そして、そのエースを今までの経験では通用しないような部門や一段上のレイヤーポジションにチャレンジさせていく。そうして、単なるゼネラリストというより経営人材・リーダーを作っていくのがリクルートが人材輩出企業って言われる所以だと思う。

甲子園優勝(負けたら終わりのトーナメント戦/短期業績)のために、エースを連投完投させるようなやり方では、リーグ戦(中長期計画)は勝てない。リクルートが組織として成長し続けているのは、このエースに依存しない戦い方だからだと思う。

個人が強そうなリクルートだけど、実は組織としてとてもとても強い。
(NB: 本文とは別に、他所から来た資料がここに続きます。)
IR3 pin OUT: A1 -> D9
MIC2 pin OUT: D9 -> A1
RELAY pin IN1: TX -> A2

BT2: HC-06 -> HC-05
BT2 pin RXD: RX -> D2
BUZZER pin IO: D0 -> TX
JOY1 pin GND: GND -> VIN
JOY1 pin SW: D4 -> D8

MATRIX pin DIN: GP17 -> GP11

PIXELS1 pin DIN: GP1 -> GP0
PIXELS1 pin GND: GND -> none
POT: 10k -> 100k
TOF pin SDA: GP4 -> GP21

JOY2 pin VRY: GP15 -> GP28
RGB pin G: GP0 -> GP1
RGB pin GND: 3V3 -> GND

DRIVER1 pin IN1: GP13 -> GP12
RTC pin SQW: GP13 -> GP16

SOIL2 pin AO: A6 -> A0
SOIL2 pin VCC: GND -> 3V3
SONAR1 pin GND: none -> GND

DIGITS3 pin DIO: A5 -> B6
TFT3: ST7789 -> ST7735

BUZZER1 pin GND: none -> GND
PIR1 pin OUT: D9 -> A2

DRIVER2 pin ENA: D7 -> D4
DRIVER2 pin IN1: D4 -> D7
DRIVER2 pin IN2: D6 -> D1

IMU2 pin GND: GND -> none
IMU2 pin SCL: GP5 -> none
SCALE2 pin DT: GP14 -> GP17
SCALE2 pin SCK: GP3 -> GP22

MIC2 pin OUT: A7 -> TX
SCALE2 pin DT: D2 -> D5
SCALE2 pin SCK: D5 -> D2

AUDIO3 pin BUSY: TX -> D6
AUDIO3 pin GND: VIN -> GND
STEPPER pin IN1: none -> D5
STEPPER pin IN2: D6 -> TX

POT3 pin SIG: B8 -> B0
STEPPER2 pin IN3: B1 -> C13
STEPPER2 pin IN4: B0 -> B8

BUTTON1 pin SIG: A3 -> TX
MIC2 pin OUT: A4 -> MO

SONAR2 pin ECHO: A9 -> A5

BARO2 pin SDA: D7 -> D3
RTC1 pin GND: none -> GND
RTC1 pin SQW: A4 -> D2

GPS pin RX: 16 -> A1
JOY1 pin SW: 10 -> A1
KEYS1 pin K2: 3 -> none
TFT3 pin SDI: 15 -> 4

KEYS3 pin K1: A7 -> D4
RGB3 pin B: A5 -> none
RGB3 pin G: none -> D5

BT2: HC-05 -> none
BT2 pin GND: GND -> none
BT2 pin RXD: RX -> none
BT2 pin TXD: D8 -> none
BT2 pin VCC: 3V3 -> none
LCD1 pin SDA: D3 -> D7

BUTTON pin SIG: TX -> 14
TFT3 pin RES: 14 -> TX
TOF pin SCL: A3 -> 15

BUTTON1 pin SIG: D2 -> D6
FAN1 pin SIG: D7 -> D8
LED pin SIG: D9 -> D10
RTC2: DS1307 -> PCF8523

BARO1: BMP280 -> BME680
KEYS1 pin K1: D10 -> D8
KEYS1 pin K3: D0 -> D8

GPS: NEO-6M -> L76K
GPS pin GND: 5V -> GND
それを嫌ってほど体感したのが、人事時代だったと思う。何が強いって、これを全て意図的にやっていること。末恐ろしい会社である(笑)

最後に・・・

この「心理学的経営」はリクルートだけのものではないし、どこの会社でも取り入れること、真似をすることは出来ると思う。それくらい、原理原則に則っているし、内容はシンプルだと思う。

兼松さんも仰っていたけど、「個をあるがままに生かすことは、個人の成長につながる。個人の成長は必ず、組織の成長につながる」ってことを信じれるかどうかだと思う。

特に、今みたいな変化が激しい時代だと、これが簡単なようで、難しいんだけどね。。。